Passadas as estações, foi chegando a casa morto de cansaço, os pés em frangalhos, já o alertaram que teria de amputar…, talvez, não ligava muito se tivesse de parar. Chegava já para sair de novo com sua barraquinha de cachorro quente, era o tempo de esquentar a chapa e derreter o sebo de cada dia, como acumulava fácil e rapidinho ficava tudo brilhoso…, quem seria o primeiro a pedir refrigerante? Teria de voltar para pegar o gelo, esquecera de deixar o isopor pronto, teria de pedir fiado mais uma vez à loja e escutar todas as piadas que ele mesmo usava com os clientes mais chegados. Ainda olhou o adesivo já rasgado, restando só um pedaço: Fiado? Só amanhã, o rasgo passava bem por aí.
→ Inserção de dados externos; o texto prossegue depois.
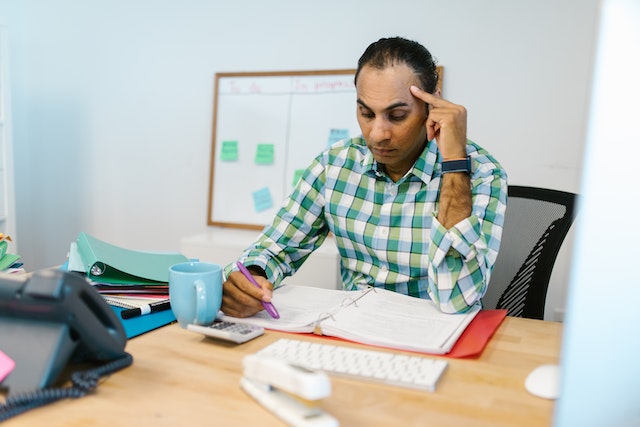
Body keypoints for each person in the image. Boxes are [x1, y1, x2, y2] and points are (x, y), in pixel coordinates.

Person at [221, 37, 507, 317]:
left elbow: (456, 299)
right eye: (366, 113)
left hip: (435, 339)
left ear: (432, 105)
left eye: (396, 115)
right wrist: (252, 277)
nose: (377, 134)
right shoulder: (334, 165)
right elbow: (275, 248)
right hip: (352, 331)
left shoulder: (482, 173)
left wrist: (454, 164)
Suspirou, mais uma vez grunhiu enquanto o ar saía do peito? Por que fazia isso consigo? Tentou abaixar para alongar um pouco a lombar e tocar os próprios pés, como ficava distante o caminho da cintura pra baixo, com certeza a morena consegue, porque mulher gostosa, mesmo que a gente não coma, pode fazer tudo que deseja, todo mundo deixa. Suspirou, chorando de dor, de dó, de calor, de caô, quanto traquejo lhe tirara a Vida.
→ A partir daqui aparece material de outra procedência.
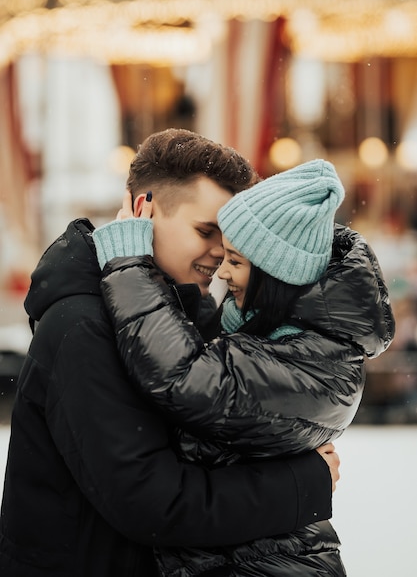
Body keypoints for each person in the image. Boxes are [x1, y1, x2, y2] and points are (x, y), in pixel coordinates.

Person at [0, 130, 340, 577]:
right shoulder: (81, 325)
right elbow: (152, 503)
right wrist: (301, 483)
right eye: (205, 230)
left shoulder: (184, 315)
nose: (220, 252)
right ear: (144, 208)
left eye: (230, 236)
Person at [92, 158, 395, 576]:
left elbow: (185, 378)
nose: (222, 270)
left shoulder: (315, 360)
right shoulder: (280, 338)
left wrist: (127, 264)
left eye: (235, 259)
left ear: (273, 274)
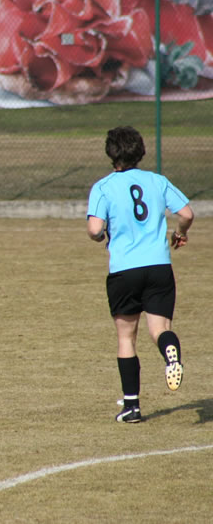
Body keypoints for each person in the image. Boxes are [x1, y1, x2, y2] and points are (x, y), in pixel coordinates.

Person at [87, 126, 194, 424]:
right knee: (159, 328)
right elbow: (186, 213)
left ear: (111, 153)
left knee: (126, 337)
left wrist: (101, 236)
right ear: (140, 151)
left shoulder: (103, 187)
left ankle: (132, 406)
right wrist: (179, 233)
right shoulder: (157, 181)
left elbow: (95, 229)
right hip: (159, 267)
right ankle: (170, 352)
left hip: (124, 270)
Sonhava magro, como deveriam ser todos os chineses, a despeito do dragão:
– Ooooolha, o dragão chinês!!! Dragão Chinês, quem vai??? Lembrou que naquele dia também chorou, tendo esperneado mais do que o vendedor na praia, que parou para lhe escutar e rir, porque os pais pobres d’Issy lhe carregaram a bunda espalmada a tapas, que se espalharam até a boca, e o fizeram engolir o próprio choro.